How to complete this task:
Pictures excluded, copy every record that follows exactly as it appears.

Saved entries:
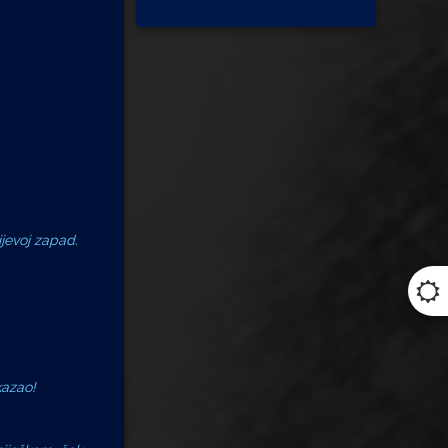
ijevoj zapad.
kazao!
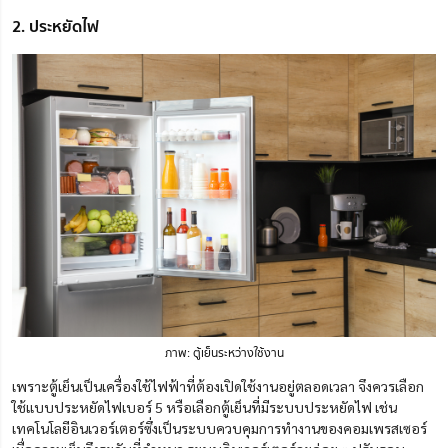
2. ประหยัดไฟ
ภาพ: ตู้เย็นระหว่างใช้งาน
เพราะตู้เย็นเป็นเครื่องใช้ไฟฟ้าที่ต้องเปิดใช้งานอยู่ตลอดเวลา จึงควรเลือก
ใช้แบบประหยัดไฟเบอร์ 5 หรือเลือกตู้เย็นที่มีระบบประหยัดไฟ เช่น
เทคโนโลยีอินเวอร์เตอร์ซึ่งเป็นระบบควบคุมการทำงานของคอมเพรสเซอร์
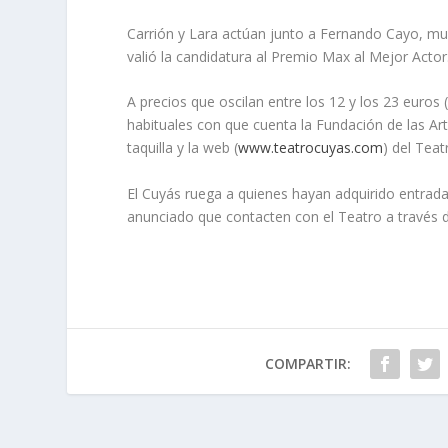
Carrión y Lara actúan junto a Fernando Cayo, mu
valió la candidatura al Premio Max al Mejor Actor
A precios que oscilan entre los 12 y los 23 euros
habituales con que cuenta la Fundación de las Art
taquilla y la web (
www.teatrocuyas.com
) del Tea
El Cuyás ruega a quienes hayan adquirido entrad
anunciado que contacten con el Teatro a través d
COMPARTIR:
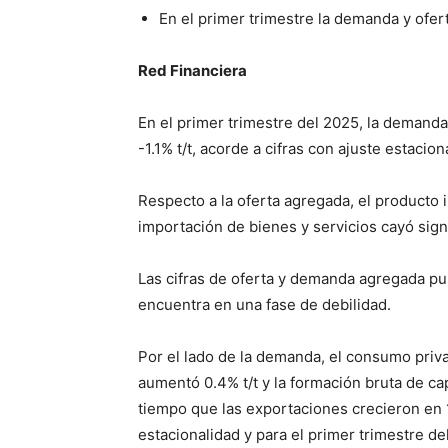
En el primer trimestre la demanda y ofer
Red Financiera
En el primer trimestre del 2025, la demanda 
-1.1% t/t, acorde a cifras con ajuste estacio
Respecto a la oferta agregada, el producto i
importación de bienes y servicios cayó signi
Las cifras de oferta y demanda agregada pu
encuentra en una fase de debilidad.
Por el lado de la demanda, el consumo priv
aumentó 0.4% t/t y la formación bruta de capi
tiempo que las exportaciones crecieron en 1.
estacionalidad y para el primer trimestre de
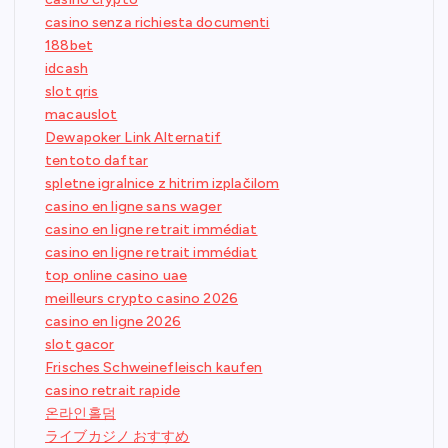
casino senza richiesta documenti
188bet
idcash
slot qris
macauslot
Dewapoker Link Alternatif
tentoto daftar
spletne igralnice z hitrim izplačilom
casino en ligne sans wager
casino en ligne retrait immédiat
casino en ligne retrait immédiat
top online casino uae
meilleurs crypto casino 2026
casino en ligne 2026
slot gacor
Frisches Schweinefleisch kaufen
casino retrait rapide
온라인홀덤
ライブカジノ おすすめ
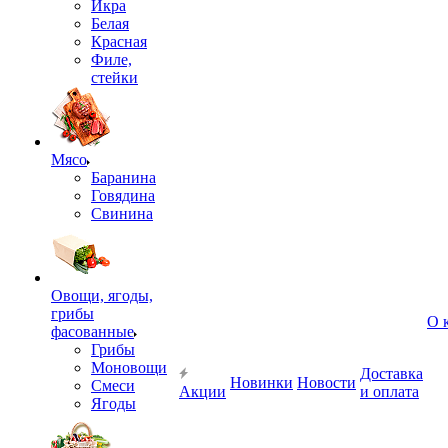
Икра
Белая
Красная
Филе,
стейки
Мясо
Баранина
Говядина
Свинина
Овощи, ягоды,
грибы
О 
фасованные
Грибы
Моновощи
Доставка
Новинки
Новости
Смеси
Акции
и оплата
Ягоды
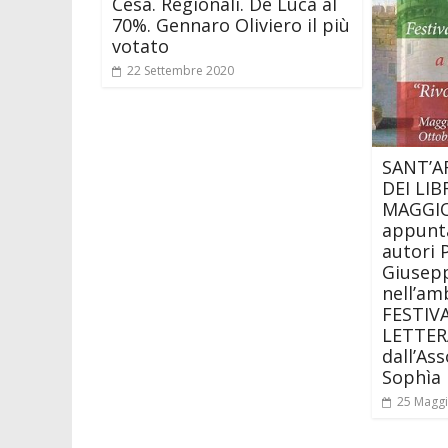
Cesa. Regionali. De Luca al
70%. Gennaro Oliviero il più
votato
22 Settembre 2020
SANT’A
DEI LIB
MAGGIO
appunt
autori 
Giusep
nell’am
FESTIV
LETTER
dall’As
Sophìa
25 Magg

Worked solution:
ijevoj zapad.
kazao!
2. ประหยัดไฟ
ภาพ: ตู้เย็นระหว่างใช้งาน
เพราะตู้เย็นเป็นเครื่องใช้ไฟฟ้าที่ต้องเปิดใช้งานอยู่ตลอดเวลา จึงควรเลือก
ใช้แบบประหยัดไฟเบอร์ 5 หรือเลือกตู้เย็นที่มีระบบประหยัดไฟ เช่น
เทคโนโลยีอินเวอร์เตอร์ซึ่งเป็นระบบควบคุมการทำงานของคอมเพรสเซอร์
Carrión y Lara actúan junto a Fernando Cayo, mu
valió la candidatura al Premio Max al Mejor Actor
A precios que oscilan entre los 12 y los 23 euros
habituales con que cuenta la Fundación de las Art
taquilla y la web (
www.teatrocuyas.com
) del Tea
El Cuyás ruega a quienes hayan adquirido entrad
anunciado que contacten con el Teatro a través d
COMPARTIR:
En el primer trimestre la demanda y ofer
Red Financiera
En el primer trimestre del 2025, la demanda 
-1.1% t/t, acorde a cifras con ajuste estacio
Respecto a la oferta agregada, el producto i
importación de bienes y servicios cayó signi
Las cifras de oferta y demanda agregada pu
encuentra en una fase de debilidad.
Por el lado de la demanda, el consumo priv
aumentó 0.4% t/t y la formación bruta de capi
tiempo que las exportaciones crecieron en 1.
estacionalidad y para el primer trimestre de
casino senza richiesta documenti
188bet
idcash
slot qris
macauslot
Dewapoker Link Alternatif
tentoto daftar
spletne igralnice z hitrim izplačilom
casino en ligne sans wager
casino en ligne retrait immédiat
casino en ligne retrait immédiat
top online casino uae
meilleurs crypto casino 2026
casino en ligne 2026
slot gacor
Frisches Schweinefleisch kaufen
casino retrait rapide
온라인홀덤
ライブカジノ おすすめ
Икра
Белая
Красная
Филе,
стейки
Мясо
Баранина
Говядина
Свинина
Овощи, ягоды,
грибы
О 
фасованные
Грибы
Моновощи
Доставка
Новинки
Новости
Смеси
Акции
и оплата
Ягоды
Cesa. Regionali. De Luca al
70%. Gennaro Oliviero il più
votato
22 Settembre 2020
SANT’A
DEI LIB
MAGGIO
appunt
autori 
Giusep
nell’am
FESTIV
LETTER
dall’As
Sophìa
25 Magg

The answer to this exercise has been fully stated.